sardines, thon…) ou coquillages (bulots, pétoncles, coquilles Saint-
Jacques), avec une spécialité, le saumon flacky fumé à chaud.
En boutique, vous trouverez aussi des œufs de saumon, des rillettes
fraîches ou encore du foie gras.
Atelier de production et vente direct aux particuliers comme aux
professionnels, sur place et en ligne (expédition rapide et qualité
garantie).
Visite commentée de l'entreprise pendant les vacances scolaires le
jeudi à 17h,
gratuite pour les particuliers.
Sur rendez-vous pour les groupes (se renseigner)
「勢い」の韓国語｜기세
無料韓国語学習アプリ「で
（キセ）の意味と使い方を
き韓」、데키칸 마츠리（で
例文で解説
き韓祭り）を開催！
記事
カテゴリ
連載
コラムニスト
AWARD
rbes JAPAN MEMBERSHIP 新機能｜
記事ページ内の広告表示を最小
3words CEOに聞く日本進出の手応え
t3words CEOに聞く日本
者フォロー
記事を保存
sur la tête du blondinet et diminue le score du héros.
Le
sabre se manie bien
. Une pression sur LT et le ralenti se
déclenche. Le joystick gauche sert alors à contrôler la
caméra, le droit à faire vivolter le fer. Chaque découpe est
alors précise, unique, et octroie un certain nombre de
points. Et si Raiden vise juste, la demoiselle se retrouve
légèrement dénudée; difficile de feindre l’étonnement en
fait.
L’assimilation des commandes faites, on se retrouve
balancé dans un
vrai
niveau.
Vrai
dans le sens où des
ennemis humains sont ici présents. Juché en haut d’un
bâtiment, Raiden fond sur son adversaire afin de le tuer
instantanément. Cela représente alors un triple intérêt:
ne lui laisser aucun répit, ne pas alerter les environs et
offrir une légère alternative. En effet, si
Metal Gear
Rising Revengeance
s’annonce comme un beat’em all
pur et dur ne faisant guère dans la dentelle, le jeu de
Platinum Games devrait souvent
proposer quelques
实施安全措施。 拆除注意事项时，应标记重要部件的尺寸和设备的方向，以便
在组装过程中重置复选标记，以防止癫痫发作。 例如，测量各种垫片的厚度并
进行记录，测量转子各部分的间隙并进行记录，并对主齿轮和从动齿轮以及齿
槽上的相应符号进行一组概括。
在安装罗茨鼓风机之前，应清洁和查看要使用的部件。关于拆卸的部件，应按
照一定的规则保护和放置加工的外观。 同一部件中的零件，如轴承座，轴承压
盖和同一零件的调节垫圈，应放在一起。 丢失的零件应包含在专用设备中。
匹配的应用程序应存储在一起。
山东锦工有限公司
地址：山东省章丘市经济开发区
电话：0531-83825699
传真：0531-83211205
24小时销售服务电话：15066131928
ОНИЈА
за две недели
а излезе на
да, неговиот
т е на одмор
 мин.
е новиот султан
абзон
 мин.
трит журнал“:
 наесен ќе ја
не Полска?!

□ □ □ □ □ □ □

• [TASK PROMPT]
Could you copy out every line in the listing where the word "dans" appears?

• [EXERCISE OUTPUT]
balancé dans un
dans le sens où des
pur et dur ne faisant guère dans la dentelle, le jeu de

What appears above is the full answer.